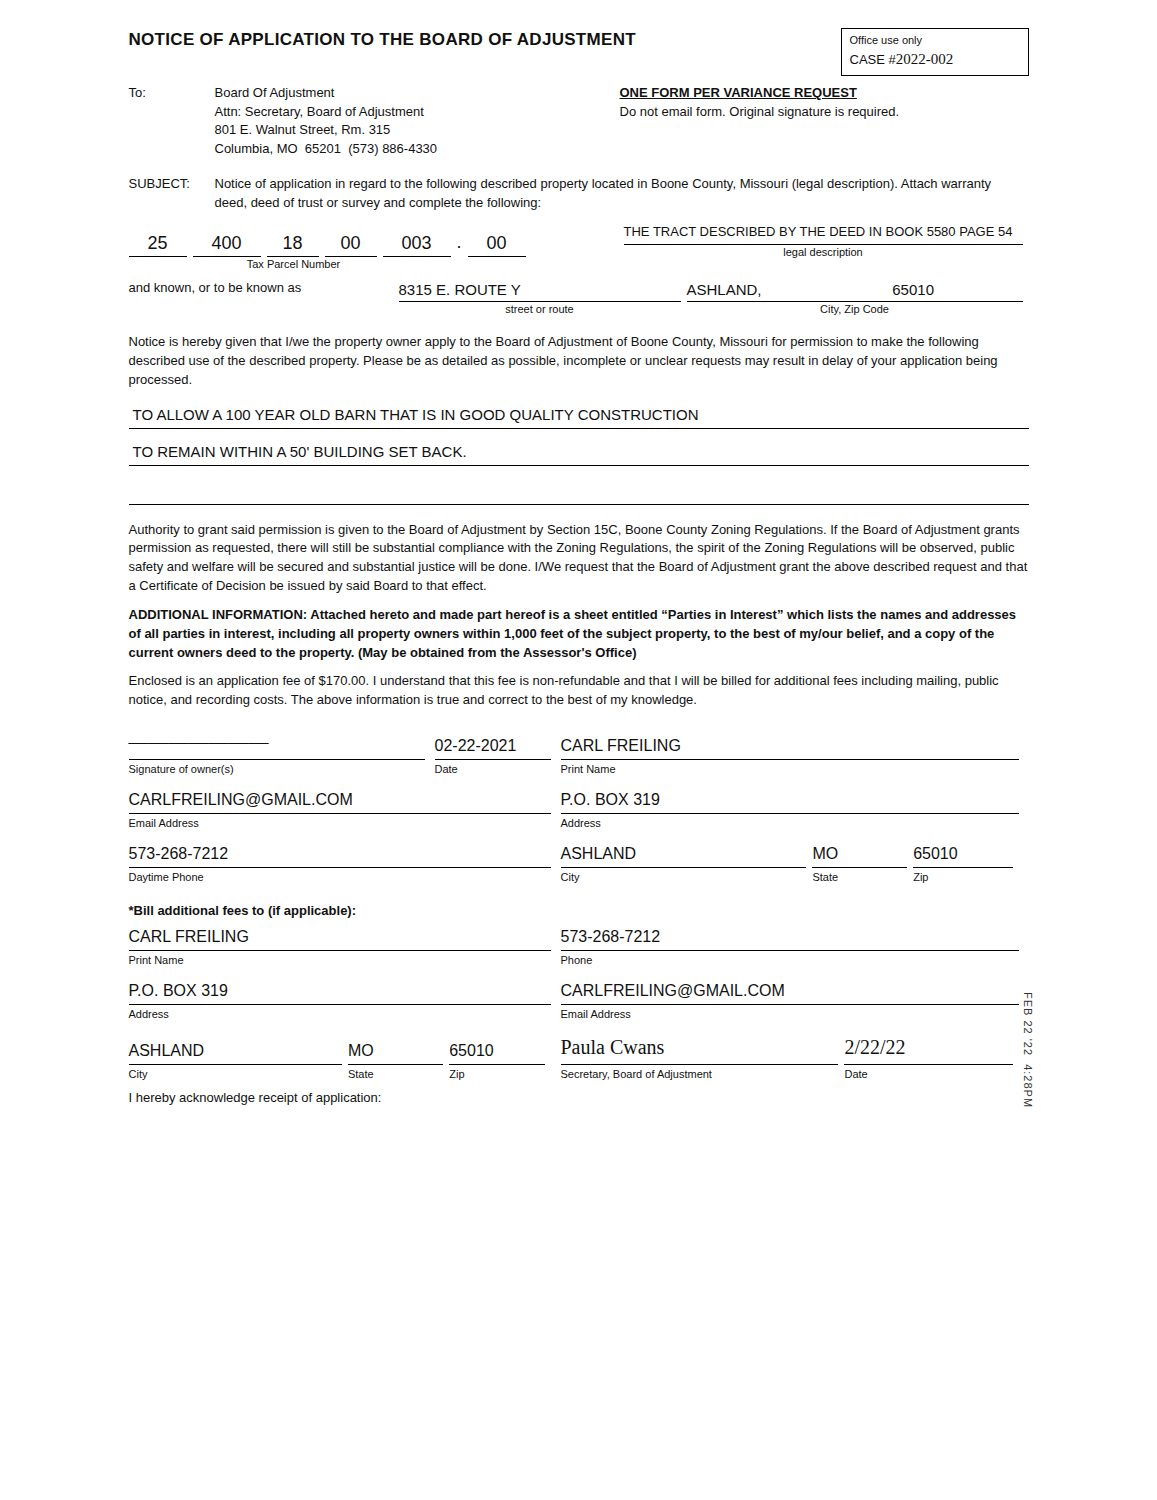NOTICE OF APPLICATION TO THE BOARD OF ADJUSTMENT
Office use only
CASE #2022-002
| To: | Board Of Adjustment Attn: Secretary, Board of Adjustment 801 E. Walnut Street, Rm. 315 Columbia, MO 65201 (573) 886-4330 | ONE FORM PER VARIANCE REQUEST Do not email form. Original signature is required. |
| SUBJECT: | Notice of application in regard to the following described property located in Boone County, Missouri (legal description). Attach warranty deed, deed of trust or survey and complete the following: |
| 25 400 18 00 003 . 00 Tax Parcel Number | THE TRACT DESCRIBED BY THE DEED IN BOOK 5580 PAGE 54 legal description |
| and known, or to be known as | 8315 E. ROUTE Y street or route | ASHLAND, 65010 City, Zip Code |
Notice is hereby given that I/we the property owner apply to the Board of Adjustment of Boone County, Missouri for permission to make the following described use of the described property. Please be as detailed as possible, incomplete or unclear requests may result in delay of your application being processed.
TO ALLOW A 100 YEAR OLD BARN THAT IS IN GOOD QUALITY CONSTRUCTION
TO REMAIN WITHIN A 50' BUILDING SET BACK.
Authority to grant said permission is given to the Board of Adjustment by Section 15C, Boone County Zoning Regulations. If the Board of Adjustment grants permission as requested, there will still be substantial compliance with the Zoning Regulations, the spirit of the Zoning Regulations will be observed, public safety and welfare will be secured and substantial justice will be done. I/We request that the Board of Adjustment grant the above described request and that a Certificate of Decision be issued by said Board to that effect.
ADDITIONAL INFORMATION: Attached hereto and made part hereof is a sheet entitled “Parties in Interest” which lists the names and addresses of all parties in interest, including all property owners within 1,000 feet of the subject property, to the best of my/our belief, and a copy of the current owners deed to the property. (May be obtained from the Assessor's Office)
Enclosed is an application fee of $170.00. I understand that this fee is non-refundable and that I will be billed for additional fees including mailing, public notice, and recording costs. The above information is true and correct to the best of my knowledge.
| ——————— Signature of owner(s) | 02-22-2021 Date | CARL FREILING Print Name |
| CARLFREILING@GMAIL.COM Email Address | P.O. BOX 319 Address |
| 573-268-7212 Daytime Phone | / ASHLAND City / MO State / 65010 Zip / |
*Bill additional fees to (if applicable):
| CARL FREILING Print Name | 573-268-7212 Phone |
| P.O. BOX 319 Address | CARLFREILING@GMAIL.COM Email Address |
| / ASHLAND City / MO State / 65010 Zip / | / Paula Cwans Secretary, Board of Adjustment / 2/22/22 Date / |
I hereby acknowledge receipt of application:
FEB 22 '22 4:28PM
==================================================
» **Exercise goal**
Write out the lines of the entries above exactly, beginning with the first and ending with the line that contains "CASE #2022-002". No picture goes in.

» **Reply**
NOTICE OF APPLICATION TO THE BOARD OF ADJUSTMENT
Office use only
CASE #2022-002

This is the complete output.